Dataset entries
======
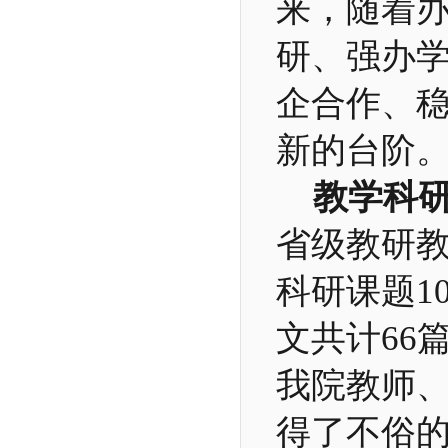
来，随着
研、强办
企合作、
新的台阶
教学科
省级教研教
科研课题1
文共计66
我院教师
得了不俗的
======
_Required action_: Reproduce the text of every row above, line for line, and leave the pictures out of your answer.

_Your solution_:
来，随着
研、强办
企合作、
新的台阶
教学科
省级教研教
科研课题1
文共计66
我院教师
得了不俗的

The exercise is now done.